By Marc Lichtenfeld, Investment Director
Monday, March 25, 2013
One of the first lessons I learned about investing had nothing to do with the markets.
In my first job out of school, I was a junior assistant marketing whatever at a credit union. It was the early 90s and there was a recession. My boss was a 30-something-year-old VP with a drinking problem. But she could market the heck out of that credit union.
She grew our membership manifold, explaining to me that the time to spend and grab market share is during a recession when everyone in the industry is cutting back on marketing.
She was the ultimate contrarian.
I’ve applied that lesson to investing. As real estate melted down, my wife and I picked up investment properties. In 2009, when investors were bailing on their stocks and plowing everything into cash, I put my cash to work and bought stocks with both hands.

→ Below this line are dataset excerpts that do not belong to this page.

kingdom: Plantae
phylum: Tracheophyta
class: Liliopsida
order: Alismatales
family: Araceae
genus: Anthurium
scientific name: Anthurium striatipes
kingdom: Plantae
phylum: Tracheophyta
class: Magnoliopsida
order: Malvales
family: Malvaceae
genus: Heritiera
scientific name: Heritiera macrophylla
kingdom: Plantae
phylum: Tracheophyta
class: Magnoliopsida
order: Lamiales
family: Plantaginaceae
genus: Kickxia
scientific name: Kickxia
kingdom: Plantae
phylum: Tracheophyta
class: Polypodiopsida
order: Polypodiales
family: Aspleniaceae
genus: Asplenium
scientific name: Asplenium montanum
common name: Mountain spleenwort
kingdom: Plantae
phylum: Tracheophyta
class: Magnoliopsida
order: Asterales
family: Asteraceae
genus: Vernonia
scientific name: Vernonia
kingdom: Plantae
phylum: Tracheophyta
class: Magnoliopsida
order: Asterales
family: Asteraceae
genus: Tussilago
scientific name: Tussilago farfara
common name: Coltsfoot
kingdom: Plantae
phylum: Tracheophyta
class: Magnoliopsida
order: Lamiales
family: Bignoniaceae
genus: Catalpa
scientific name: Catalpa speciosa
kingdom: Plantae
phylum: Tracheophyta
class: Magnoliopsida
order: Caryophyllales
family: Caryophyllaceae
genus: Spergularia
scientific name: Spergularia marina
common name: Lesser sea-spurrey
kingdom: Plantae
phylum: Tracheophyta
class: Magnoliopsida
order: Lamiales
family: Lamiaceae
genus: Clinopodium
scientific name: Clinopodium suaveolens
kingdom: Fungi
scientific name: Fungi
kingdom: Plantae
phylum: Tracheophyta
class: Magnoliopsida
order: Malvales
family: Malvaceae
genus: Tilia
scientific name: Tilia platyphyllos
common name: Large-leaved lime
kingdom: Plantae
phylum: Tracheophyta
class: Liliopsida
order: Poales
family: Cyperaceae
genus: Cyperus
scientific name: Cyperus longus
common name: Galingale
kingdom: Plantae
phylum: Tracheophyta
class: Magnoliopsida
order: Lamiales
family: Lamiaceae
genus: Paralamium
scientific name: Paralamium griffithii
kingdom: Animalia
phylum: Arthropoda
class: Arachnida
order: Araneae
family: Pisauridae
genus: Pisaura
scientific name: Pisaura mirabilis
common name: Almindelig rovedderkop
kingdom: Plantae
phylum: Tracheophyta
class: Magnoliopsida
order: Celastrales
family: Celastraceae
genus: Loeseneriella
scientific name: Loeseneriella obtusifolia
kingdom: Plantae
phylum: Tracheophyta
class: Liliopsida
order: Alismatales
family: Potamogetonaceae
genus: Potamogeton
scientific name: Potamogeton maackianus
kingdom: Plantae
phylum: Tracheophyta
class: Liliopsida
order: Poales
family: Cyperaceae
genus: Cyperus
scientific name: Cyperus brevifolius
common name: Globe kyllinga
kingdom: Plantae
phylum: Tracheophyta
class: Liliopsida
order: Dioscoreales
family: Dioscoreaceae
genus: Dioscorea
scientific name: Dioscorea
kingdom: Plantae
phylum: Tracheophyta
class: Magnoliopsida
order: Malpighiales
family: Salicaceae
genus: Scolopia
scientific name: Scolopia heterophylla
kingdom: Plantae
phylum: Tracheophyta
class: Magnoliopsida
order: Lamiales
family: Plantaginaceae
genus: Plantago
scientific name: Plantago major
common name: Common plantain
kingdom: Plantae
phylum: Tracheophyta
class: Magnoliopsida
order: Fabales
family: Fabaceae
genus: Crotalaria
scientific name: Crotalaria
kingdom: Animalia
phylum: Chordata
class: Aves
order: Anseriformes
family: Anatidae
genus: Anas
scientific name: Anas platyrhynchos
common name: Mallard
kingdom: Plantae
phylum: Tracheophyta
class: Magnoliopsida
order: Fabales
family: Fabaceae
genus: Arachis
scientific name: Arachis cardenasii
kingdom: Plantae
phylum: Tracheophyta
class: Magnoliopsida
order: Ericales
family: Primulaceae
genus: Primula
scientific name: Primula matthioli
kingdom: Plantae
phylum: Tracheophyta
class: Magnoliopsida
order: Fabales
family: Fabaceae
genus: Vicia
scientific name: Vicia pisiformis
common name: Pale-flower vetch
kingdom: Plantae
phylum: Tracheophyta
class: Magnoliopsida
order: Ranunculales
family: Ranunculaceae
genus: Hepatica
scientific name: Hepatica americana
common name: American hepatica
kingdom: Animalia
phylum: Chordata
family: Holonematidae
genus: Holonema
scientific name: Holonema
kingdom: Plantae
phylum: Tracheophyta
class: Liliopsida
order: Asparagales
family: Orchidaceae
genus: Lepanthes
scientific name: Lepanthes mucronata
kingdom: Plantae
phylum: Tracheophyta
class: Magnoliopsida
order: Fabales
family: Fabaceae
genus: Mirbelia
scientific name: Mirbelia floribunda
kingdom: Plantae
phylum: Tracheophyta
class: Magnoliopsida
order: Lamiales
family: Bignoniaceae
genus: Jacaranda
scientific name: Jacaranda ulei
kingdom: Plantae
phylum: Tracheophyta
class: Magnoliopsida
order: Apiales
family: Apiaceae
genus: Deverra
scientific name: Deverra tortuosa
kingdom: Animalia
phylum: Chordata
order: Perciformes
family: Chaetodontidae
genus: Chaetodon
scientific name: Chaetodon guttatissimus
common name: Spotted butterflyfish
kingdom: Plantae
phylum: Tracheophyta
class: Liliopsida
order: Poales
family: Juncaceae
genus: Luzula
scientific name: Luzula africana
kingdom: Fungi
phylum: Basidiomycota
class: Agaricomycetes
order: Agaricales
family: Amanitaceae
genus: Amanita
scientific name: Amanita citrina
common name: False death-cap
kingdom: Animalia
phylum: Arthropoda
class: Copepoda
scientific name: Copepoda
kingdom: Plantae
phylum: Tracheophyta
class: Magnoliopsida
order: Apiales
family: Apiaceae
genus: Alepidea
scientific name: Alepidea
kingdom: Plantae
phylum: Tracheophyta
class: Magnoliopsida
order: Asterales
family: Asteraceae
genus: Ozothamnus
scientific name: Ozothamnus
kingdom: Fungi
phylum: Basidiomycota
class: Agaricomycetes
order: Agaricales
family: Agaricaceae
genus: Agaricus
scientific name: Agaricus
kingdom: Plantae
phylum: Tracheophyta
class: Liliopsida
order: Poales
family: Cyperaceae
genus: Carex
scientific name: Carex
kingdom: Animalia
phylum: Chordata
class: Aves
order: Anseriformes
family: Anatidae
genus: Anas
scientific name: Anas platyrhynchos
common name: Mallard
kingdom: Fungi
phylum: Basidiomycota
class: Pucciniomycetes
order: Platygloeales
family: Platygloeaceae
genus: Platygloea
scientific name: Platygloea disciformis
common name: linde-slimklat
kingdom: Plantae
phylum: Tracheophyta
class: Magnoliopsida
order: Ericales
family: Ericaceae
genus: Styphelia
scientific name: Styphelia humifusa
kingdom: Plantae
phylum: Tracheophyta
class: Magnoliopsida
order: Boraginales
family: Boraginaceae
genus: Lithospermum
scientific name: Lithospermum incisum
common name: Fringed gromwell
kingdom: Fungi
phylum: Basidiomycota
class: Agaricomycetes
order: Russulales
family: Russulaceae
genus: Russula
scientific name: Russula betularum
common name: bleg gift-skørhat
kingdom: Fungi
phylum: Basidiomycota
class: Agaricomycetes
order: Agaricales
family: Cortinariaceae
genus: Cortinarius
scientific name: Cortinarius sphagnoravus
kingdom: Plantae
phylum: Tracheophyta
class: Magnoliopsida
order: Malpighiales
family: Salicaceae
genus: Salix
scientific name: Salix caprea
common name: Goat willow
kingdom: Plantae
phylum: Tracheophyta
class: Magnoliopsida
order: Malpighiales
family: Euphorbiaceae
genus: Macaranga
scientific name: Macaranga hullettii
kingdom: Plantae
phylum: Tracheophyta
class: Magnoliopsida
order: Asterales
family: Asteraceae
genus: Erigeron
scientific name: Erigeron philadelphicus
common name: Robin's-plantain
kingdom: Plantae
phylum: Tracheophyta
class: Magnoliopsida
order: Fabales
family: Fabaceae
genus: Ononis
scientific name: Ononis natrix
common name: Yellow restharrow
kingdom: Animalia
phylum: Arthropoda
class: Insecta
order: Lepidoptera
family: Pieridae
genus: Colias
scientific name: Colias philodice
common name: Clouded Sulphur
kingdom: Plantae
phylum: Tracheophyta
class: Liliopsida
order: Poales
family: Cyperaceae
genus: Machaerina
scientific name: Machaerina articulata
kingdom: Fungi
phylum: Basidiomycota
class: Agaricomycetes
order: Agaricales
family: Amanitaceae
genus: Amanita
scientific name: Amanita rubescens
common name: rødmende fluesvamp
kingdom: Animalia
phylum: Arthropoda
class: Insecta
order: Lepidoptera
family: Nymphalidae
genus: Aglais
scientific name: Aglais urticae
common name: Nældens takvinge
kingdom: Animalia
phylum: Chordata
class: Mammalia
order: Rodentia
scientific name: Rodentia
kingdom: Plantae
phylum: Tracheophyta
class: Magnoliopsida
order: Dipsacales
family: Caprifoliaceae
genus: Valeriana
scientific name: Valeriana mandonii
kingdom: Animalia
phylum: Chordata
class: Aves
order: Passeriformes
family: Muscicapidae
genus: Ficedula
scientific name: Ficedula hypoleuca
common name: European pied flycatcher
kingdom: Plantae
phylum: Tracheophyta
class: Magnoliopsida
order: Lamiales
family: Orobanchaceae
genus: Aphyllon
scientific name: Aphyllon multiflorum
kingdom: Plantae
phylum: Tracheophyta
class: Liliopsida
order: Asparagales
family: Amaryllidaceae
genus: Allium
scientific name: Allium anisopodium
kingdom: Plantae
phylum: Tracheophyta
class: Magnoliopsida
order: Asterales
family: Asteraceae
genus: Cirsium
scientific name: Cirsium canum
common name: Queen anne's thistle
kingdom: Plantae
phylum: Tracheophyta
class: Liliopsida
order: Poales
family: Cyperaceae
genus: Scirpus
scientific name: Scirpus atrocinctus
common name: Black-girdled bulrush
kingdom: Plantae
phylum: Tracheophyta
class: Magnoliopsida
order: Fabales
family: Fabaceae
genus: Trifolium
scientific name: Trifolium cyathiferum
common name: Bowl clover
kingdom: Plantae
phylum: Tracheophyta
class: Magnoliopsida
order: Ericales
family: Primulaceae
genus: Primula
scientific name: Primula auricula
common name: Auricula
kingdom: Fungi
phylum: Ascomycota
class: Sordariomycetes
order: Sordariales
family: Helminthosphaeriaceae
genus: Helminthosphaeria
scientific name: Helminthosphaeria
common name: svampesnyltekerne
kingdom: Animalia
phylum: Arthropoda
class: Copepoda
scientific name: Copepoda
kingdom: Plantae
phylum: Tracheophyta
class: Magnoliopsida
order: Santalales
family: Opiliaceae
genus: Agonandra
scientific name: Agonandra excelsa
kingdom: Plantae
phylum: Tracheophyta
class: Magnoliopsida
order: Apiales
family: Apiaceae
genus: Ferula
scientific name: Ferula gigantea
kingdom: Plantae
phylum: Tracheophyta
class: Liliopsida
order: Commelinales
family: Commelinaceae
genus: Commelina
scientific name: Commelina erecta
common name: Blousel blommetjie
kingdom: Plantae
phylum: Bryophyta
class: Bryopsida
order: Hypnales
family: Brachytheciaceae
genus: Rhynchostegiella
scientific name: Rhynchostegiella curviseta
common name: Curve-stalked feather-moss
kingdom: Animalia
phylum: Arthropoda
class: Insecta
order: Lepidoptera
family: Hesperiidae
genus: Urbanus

Most investors weren’t that lucky (or smart) and are just now getting back into the market.
In fact, in February of 2012, when they should have been buying stocks, investors pulled $1 billion out of stock mutual funds. And this February, as the markets close in on record highs, investors went on a buying spree, stashing some $550 million in stock mutual funds last month.
In other words, investors are returning to stocks after the market has already more than doubled.
While sentiment has improved significantly, it’s not at extreme levels yet. Think back to the dot-com boom, the real estate boom, or the Great Recession. Those were extremes.
Doesn’t Matter
I can’t tell you if we’re on the verge of a bear market, correction, or another 100% rally. For my purposes (and probably yours if you’re reading this column), it shouldn’t matter.
Investing for the long haul means ignoring all the noise, whether it’s market action, talking heads, or magazine covers.
When you take a sensible approach to investing with your eye on the long term, good things happen.
It’s not exciting mind you. But it works, year after year, decade after decade. And that’s my focus – to help you make money and prepare for, or live better in, retirement.
The key is to own what I call Perpetual Dividend Raisers – companies that raise their dividends every year. Stocks like Colgate-Palmolive (NYSE: CL), The Coca-Cola Company (NYSE: KO) and Proctor & Gamble (NYSE: PG).
Warning – you’re not going to impress anyone at a cocktail party when you sing the praises of your favorite stock that makes dishwashing liquid and toothpaste. But here’s how those three stocks performed over the last 10 years, most of which encompassed what is being called “the lost decade” because of a zero return in the stock market.
During that time period, Coke raised its dividend an average of 10% per year. Colgate, the boring toothpaste company, boosted its payout by an average of 13%. Proctor & Gamble’s annual raise was 11%. And these companies have been doing it forever.
On average, the three of them have raised their dividends every single year for 52 years.
That goes back to 1961… when a gallon of gas was $0.27, Alan Shepard became the first American in space and John Fitzgerald Kennedy was inaugurated as President of the United States.
That was a long time ago.
Money Machines
What makes these “boring” stocks exciting is how much money investors could have made on them. I don’t care if the company makes paper towels or technology for mobile devices; it’s hard to argue with the 9% to 13% compound annual growth rates of the three companies.
And best of all, they did it while most stocks went nowhere.
Even more impressive is that these are conservative stocks. Investors are not sticking their necks out when they buy these kinds of names.
Even during the Great Recession, Dividend Aristocrats, which are stocks that have raised the dividend every year for 25 years or more, were positive over 10 years. And by a lot.
In the decade ending in 2008, the depths of the recession, Aristocrats were up 40%. In contrast, the S&P 500 was down 9%.
Most investors chase the hottest trends. They buy stocks when they’re going up. And sell their stocks when they’re going down.
It’s the exact opposite of what you’re supposed to do.
There are lots of ways to invest. But the only way I know of that has consistently made money is to invest in stocks that raise their dividends every year.
You don’t need to zig while others are zagging. The ultimate contrarian move is to stay calm and hang on to great stocks while others are trying to figure it out.